„Die Präsidentschaft der CEP wurde vom Heiligen Vater in einer Privataudienz empfangen. Wir konnten uns im Rahmen der Erfüllung dieses Mandats, das uns im April übertragen wurde, vorstellen“, sagte der Präsident der Konferenz, Virgílio Antunes, in einer von der Agentur Ecclesia aufgezeichneten Botschaft.

„Wir konnten einen sehr freundschaftlichen Dialog über das Leben der Kirche in Portugal führen, auch darüber, was unser Land in seinen verschiedenen Dimensionen erlebt, und über jene Themen, die uns heute prägen“, erklärte der Bischof von Coimbra, der auf einen baldigen Besuch von Leo XIV. hofft.

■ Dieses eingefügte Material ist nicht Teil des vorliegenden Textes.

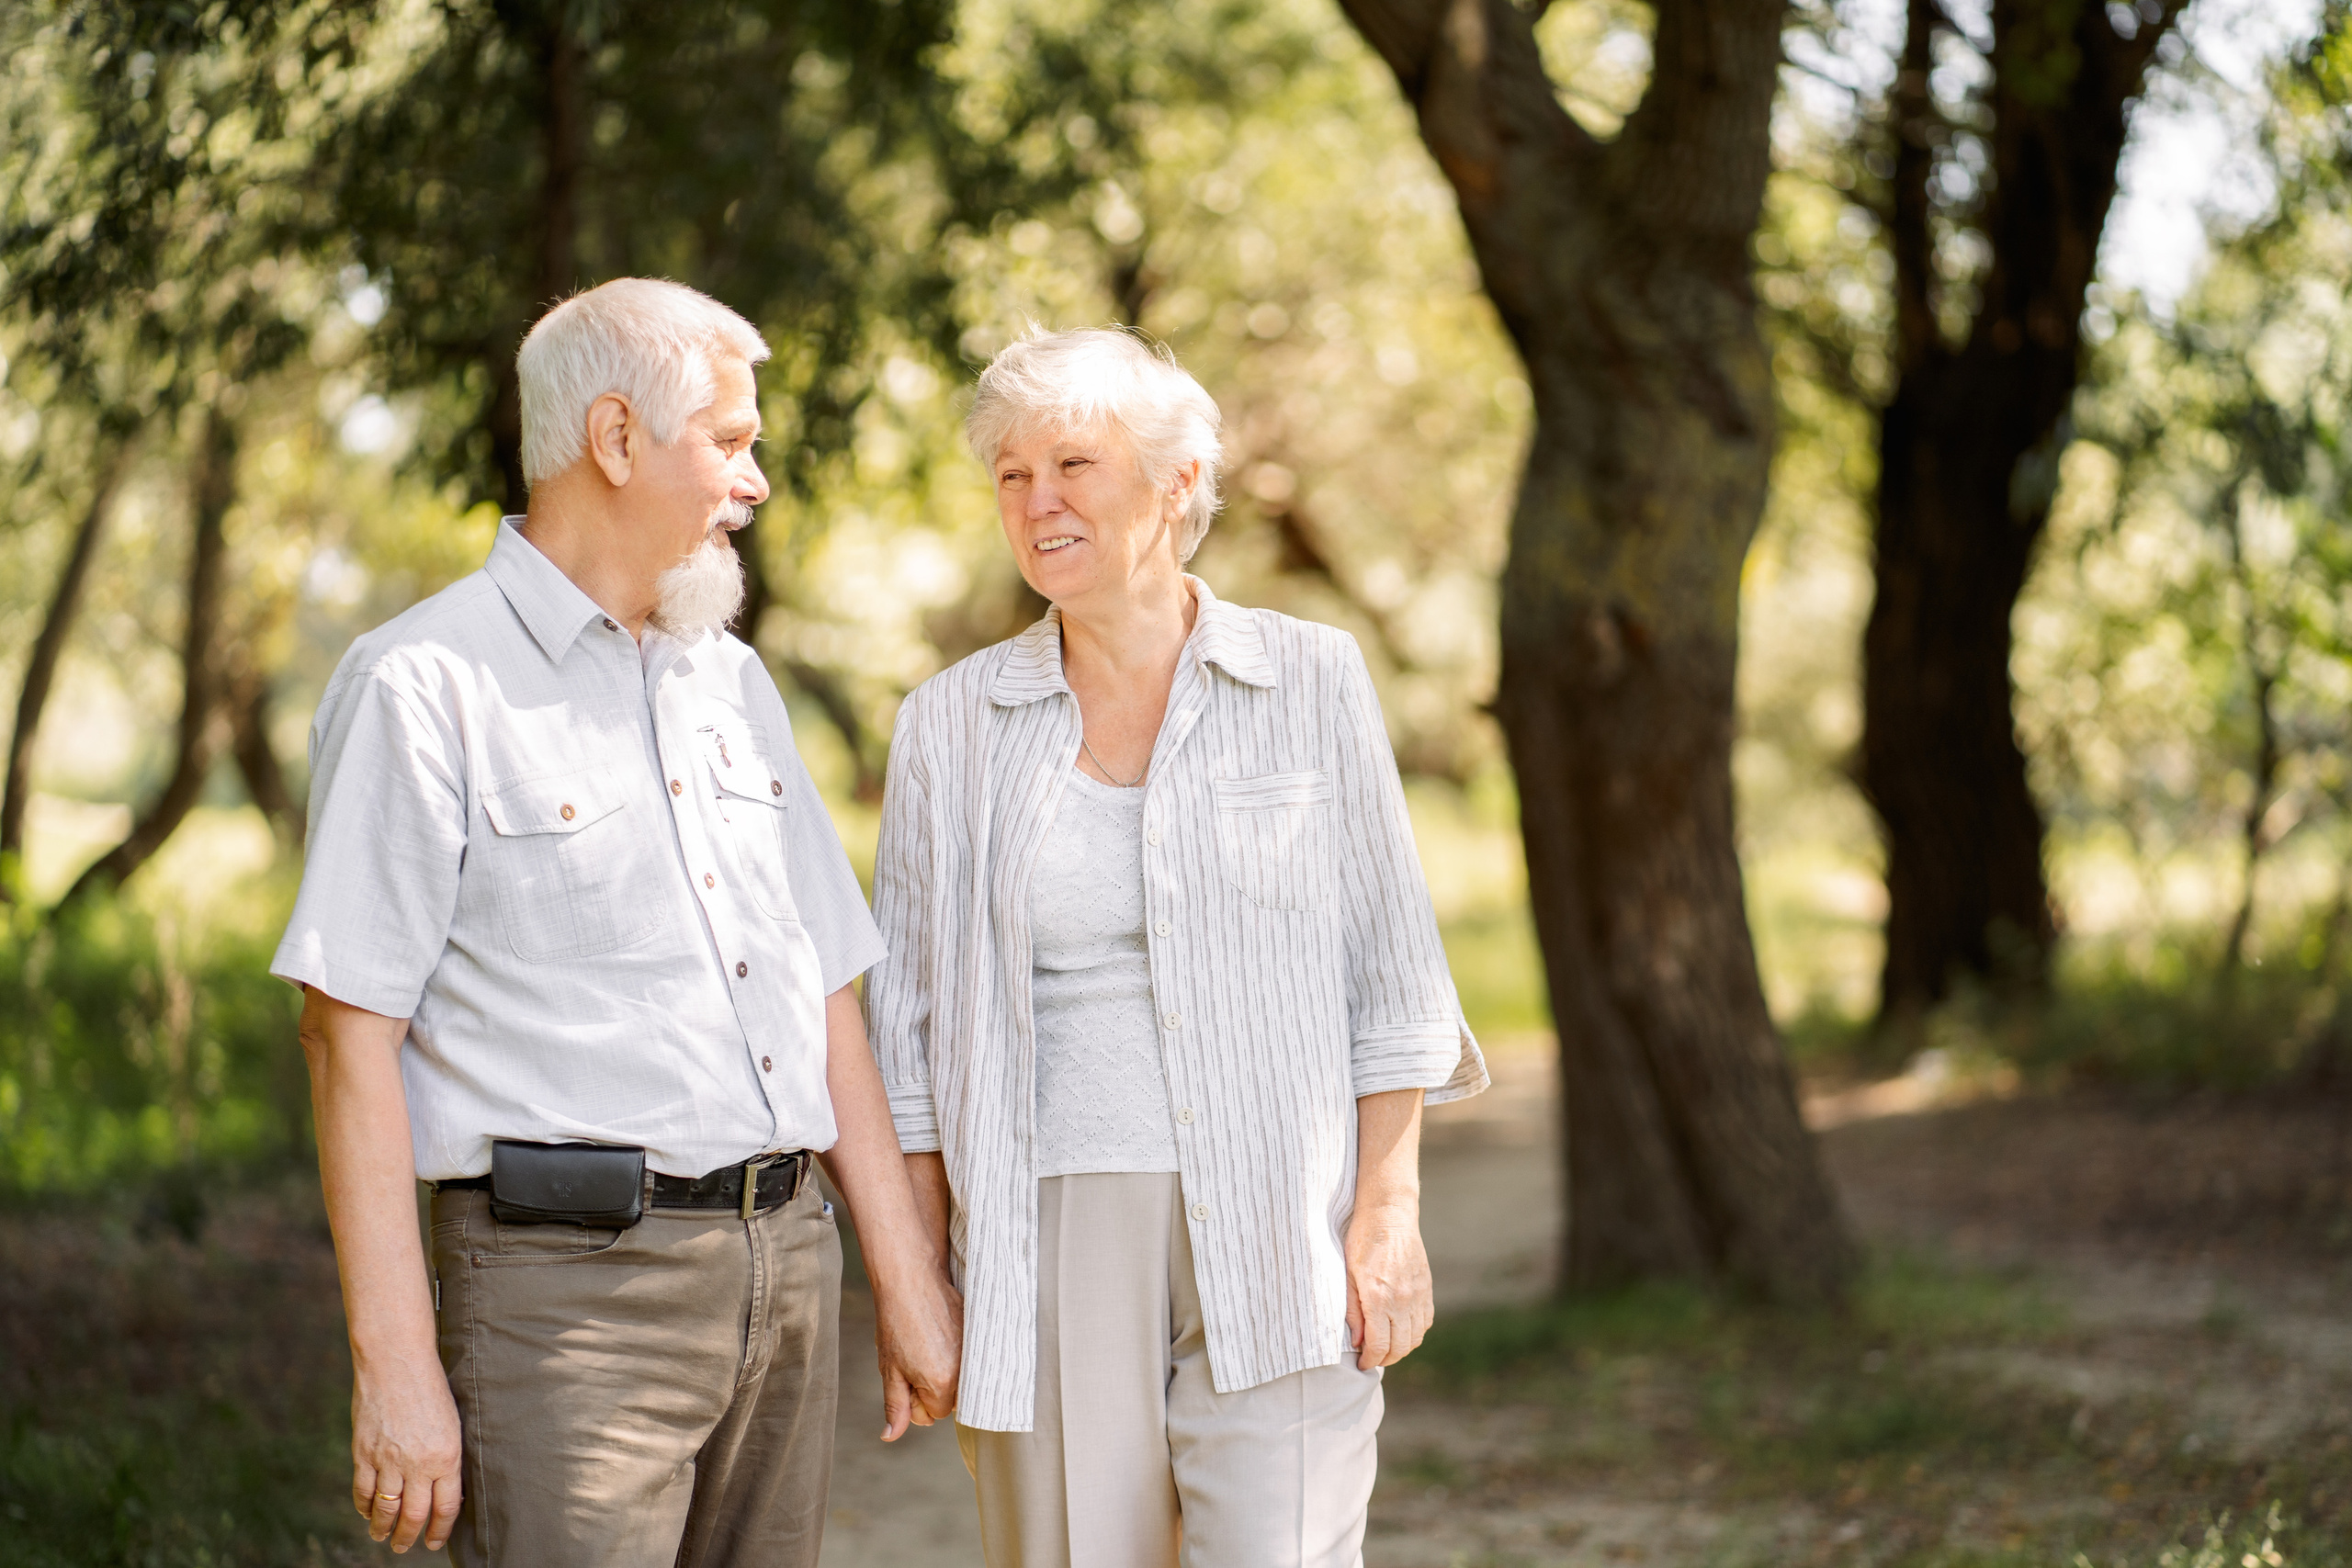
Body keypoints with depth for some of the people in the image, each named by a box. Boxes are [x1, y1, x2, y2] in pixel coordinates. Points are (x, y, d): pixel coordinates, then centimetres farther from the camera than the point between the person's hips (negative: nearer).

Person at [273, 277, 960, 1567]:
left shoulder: (733, 683, 18)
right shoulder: (423, 686, -5)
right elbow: (350, 1028, -9)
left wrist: (907, 1275, 14)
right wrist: (395, 1361, -15)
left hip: (788, 1269, 7)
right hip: (570, 1288, -7)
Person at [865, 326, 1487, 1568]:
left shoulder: (1312, 685, 3)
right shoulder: (951, 724, 6)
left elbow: (1390, 983, 5)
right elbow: (909, 1021, 9)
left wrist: (1389, 1208, -3)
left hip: (1274, 1243, -1)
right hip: (1047, 1238, 2)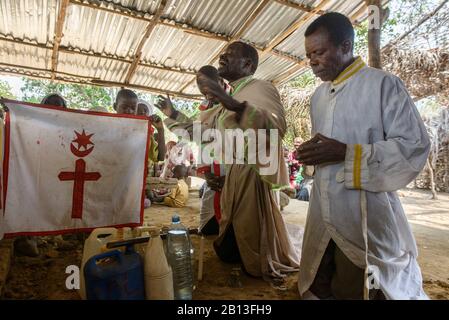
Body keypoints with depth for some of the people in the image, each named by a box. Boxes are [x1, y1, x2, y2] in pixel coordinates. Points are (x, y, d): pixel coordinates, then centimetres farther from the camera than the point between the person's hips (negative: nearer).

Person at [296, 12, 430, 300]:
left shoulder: (383, 84, -7)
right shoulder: (318, 95, 15)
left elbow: (415, 146, -13)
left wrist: (346, 154, -21)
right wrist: (311, 153, 4)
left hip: (368, 221, -6)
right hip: (323, 217, 7)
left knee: (368, 291, 11)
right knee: (318, 290, 17)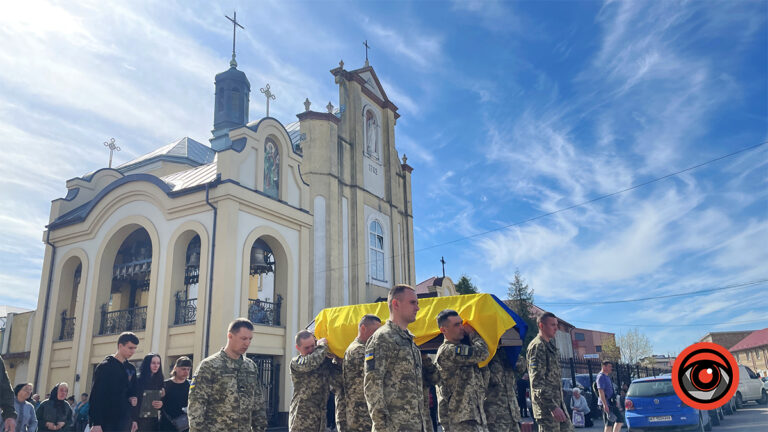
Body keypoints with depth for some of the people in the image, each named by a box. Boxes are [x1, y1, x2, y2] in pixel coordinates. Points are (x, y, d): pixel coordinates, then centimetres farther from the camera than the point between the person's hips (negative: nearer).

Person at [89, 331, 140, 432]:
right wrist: (96, 423, -16)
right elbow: (96, 396, -10)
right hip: (107, 422, -5)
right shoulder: (105, 367, -5)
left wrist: (133, 419, 13)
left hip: (124, 422, 5)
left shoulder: (131, 369, 13)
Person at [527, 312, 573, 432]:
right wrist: (552, 406, -28)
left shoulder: (550, 344, 16)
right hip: (546, 404, -10)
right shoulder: (537, 346, -16)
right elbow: (537, 380, -23)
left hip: (557, 400, 10)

„Wir erneuern auch die Einladung, die wir Ihnen bereits ausgesprochen hatten, Portugal zu besuchen, sobald es opportun ist, so bald wie möglich“, sagte der Vorsitzende der CEP, der Leo XIV. die „Gemeinschaft der Kirche in allen Diözesen Portugals“ mit der Führung des Vatikans versicherte.

Das Treffen dauerte etwa 35 Minuten, und während dieser Tage in Rom hatte die CEP-Präsidentschaft zudem mehrere Treffen mit Vertretern der Römischen Kurie, die „es uns ermöglicht haben, den Dialog über das Leben und die Mission der Kirche in Portugal zu vertiefen sowie die Zusammenarbeit mit dem Heiligen Stuhl zu stärken“, so die katholische Institution.

Die derzeitige Präsidentschaft der CEP wird von Virgílio Antunes geleitet, mit José Cordeiro, Erzbischof von Braga, als Vizepräsidenten und Manuel Barbosa als Sekretär und Sprecher.